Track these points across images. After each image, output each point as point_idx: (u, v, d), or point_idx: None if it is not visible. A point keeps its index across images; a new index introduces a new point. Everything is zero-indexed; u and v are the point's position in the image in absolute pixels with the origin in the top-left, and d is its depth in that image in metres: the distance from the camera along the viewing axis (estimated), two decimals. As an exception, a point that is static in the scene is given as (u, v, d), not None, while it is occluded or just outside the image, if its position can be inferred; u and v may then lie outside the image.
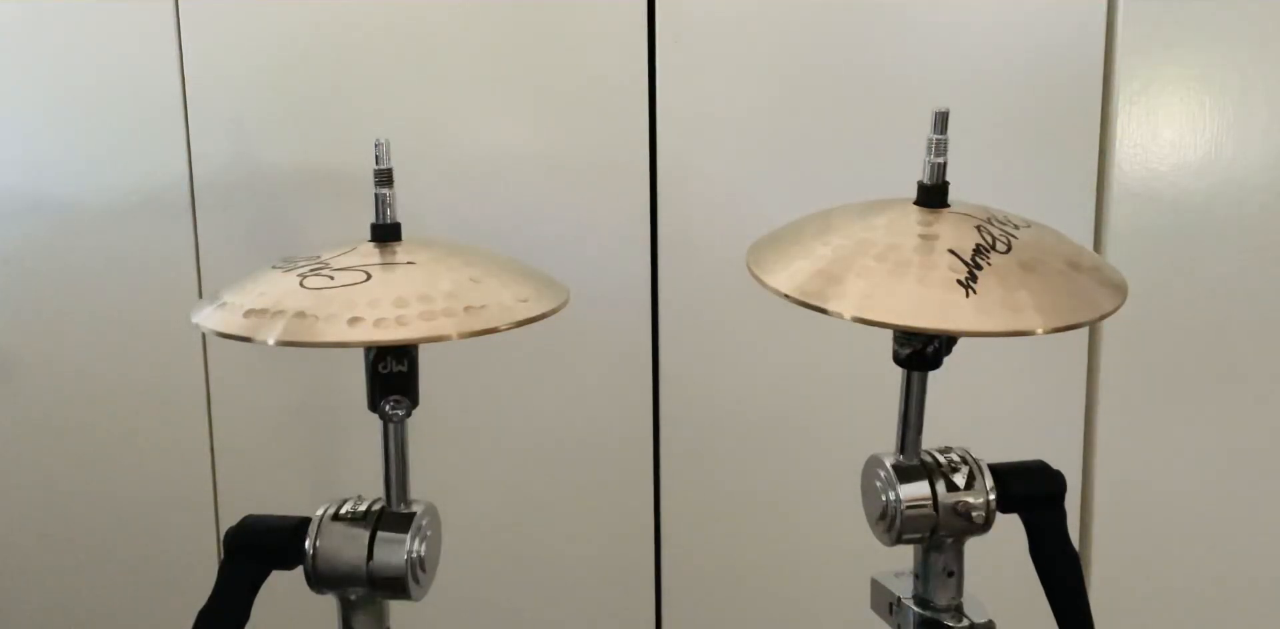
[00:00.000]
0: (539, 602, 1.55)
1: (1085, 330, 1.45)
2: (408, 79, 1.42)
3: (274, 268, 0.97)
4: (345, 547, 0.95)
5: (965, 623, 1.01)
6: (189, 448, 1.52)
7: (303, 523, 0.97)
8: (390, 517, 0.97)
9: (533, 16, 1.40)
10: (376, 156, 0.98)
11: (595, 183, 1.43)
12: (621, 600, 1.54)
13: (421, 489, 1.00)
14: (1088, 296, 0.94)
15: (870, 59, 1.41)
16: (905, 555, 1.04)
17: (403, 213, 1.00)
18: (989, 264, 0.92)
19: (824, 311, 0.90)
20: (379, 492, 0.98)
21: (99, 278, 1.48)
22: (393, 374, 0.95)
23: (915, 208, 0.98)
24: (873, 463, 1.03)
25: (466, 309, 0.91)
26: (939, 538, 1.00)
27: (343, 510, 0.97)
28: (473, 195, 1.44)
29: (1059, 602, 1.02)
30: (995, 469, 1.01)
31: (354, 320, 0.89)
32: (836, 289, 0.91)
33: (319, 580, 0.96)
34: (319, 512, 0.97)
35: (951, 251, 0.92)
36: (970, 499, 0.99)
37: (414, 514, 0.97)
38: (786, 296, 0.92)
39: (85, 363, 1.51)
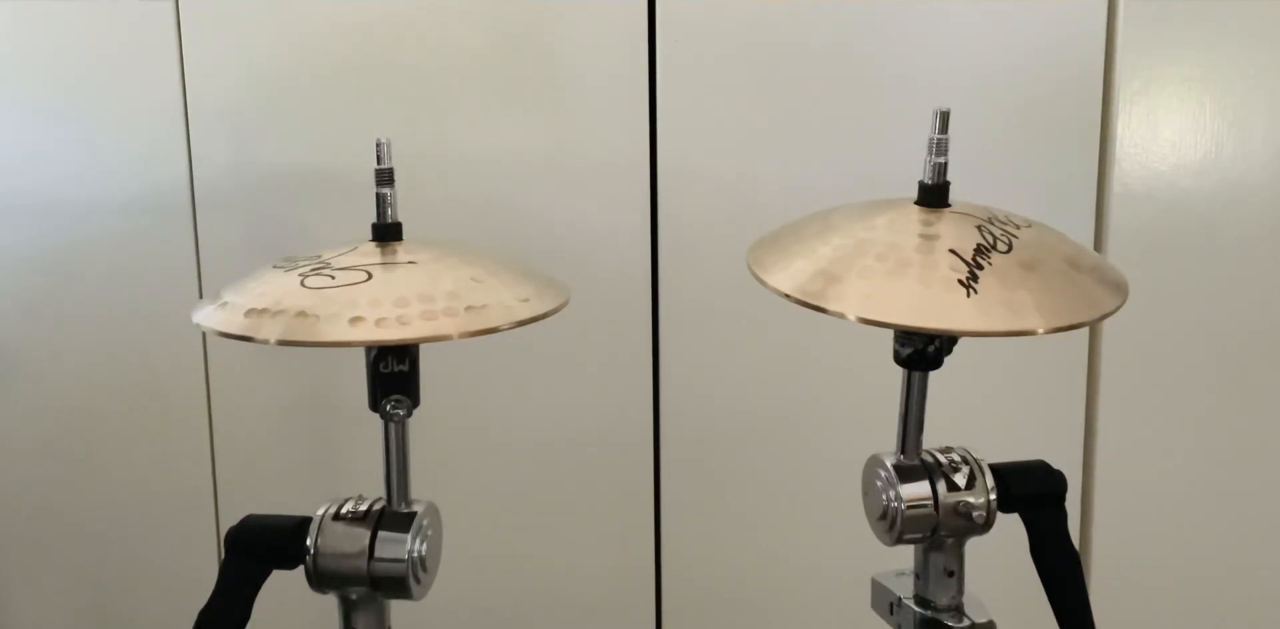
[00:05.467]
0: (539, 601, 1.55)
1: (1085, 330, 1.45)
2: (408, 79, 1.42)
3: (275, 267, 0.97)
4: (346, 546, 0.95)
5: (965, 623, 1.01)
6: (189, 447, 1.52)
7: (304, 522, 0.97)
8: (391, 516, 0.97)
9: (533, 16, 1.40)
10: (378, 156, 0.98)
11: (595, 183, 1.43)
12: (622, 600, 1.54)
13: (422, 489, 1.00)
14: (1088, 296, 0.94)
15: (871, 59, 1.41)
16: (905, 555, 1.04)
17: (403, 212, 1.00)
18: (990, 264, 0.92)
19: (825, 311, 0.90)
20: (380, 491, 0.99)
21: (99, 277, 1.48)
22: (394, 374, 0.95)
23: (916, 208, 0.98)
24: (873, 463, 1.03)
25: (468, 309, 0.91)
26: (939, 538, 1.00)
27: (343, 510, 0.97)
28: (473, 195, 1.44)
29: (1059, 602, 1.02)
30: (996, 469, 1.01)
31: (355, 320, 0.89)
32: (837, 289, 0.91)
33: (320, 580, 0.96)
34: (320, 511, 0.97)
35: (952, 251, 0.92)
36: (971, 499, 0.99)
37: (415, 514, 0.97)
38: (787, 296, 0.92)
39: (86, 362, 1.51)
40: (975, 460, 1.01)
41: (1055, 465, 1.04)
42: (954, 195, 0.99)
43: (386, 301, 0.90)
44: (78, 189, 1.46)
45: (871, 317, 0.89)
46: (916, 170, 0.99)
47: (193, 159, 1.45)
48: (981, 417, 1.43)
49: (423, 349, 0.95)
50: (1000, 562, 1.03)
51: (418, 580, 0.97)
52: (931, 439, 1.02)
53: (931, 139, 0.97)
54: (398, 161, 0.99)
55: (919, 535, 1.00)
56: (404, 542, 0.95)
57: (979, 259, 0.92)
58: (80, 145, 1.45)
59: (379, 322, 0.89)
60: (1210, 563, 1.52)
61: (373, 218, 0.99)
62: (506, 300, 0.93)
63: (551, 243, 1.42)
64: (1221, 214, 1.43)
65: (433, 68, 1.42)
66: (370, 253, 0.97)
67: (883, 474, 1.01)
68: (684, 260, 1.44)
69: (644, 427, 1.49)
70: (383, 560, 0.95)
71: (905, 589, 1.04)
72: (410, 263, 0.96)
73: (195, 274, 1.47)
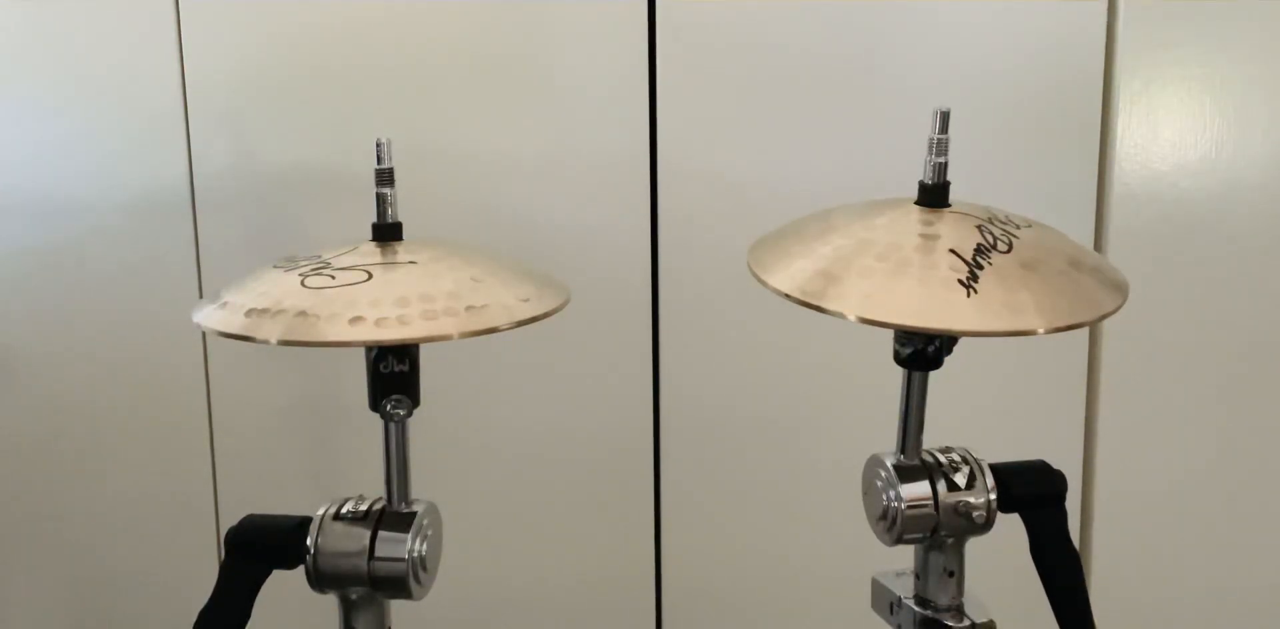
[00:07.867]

**Work order**
Please return all of the material above exactly, minus any pictures.

**Written response**
Track these points across images. After each image, output each point as point_idx: (u, v, d), or point_idx: None if it is not visible. A point keeps its index across images; a new index introduces a new point. Everything is zero-indexed; u and v are the point's position in the image in absolute pixels with the origin in the top-left, and d is its depth in that image in metres: the distance from the camera along the viewing axis (estimated), two decimals. As an exception, a point that is static in the scene is given as (u, v, d), not None, while it is occluded or just outside the image, if its position can be inferred; u and v may then lie outside the image.
[00:00.000]
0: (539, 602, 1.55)
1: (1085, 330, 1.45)
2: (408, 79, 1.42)
3: (274, 268, 0.97)
4: (345, 547, 0.95)
5: (965, 623, 1.01)
6: (189, 448, 1.52)
7: (303, 523, 0.97)
8: (390, 517, 0.97)
9: (533, 16, 1.40)
10: (376, 156, 0.98)
11: (595, 183, 1.43)
12: (621, 600, 1.54)
13: (421, 489, 1.00)
14: (1088, 296, 0.94)
15: (870, 59, 1.41)
16: (905, 555, 1.04)
17: (403, 213, 1.00)
18: (989, 264, 0.92)
19: (824, 311, 0.90)
20: (379, 492, 0.98)
21: (99, 278, 1.48)
22: (393, 374, 0.95)
23: (915, 208, 0.98)
24: (873, 463, 1.03)
25: (466, 309, 0.91)
26: (939, 538, 1.00)
27: (343, 510, 0.97)
28: (473, 195, 1.44)
29: (1059, 602, 1.02)
30: (995, 469, 1.01)
31: (354, 320, 0.89)
32: (836, 289, 0.91)
33: (319, 580, 0.96)
34: (319, 512, 0.97)
35: (951, 251, 0.92)
36: (970, 499, 0.99)
37: (414, 514, 0.97)
38: (786, 296, 0.92)
39: (85, 363, 1.51)
[00:05.467]
0: (539, 601, 1.55)
1: (1085, 330, 1.45)
2: (408, 79, 1.42)
3: (275, 267, 0.97)
4: (346, 546, 0.95)
5: (965, 623, 1.01)
6: (189, 447, 1.52)
7: (304, 522, 0.97)
8: (391, 516, 0.97)
9: (533, 16, 1.40)
10: (378, 156, 0.98)
11: (595, 183, 1.43)
12: (622, 600, 1.54)
13: (422, 489, 1.00)
14: (1088, 296, 0.94)
15: (871, 59, 1.41)
16: (905, 555, 1.04)
17: (403, 212, 1.00)
18: (990, 264, 0.92)
19: (825, 311, 0.90)
20: (380, 491, 0.99)
21: (99, 277, 1.48)
22: (394, 374, 0.95)
23: (916, 208, 0.98)
24: (873, 463, 1.03)
25: (468, 309, 0.91)
26: (939, 538, 1.00)
27: (343, 510, 0.97)
28: (473, 195, 1.44)
29: (1059, 602, 1.02)
30: (996, 469, 1.01)
31: (355, 320, 0.89)
32: (837, 289, 0.91)
33: (320, 580, 0.96)
34: (320, 511, 0.97)
35: (952, 251, 0.92)
36: (971, 499, 0.99)
37: (415, 514, 0.97)
38: (787, 296, 0.92)
39: (86, 362, 1.51)
40: (975, 460, 1.01)
41: (1055, 465, 1.04)
42: (954, 195, 0.99)
43: (386, 301, 0.90)
44: (78, 189, 1.46)
45: (871, 317, 0.89)
46: (916, 170, 0.99)
47: (193, 159, 1.45)
48: (981, 417, 1.43)
49: (423, 349, 0.95)
50: (1000, 562, 1.03)
51: (418, 580, 0.97)
52: (931, 439, 1.02)
53: (931, 139, 0.97)
54: (398, 161, 0.99)
55: (919, 535, 1.00)
56: (404, 542, 0.95)
57: (979, 259, 0.92)
58: (80, 145, 1.45)
59: (379, 322, 0.89)
60: (1210, 563, 1.52)
61: (373, 218, 0.99)
62: (506, 300, 0.93)
63: (551, 243, 1.42)
64: (1221, 214, 1.43)
65: (433, 68, 1.42)
66: (370, 253, 0.97)
67: (883, 474, 1.01)
68: (684, 260, 1.44)
69: (644, 427, 1.49)
70: (383, 560, 0.95)
71: (905, 589, 1.04)
72: (410, 263, 0.96)
73: (195, 274, 1.47)
[00:07.867]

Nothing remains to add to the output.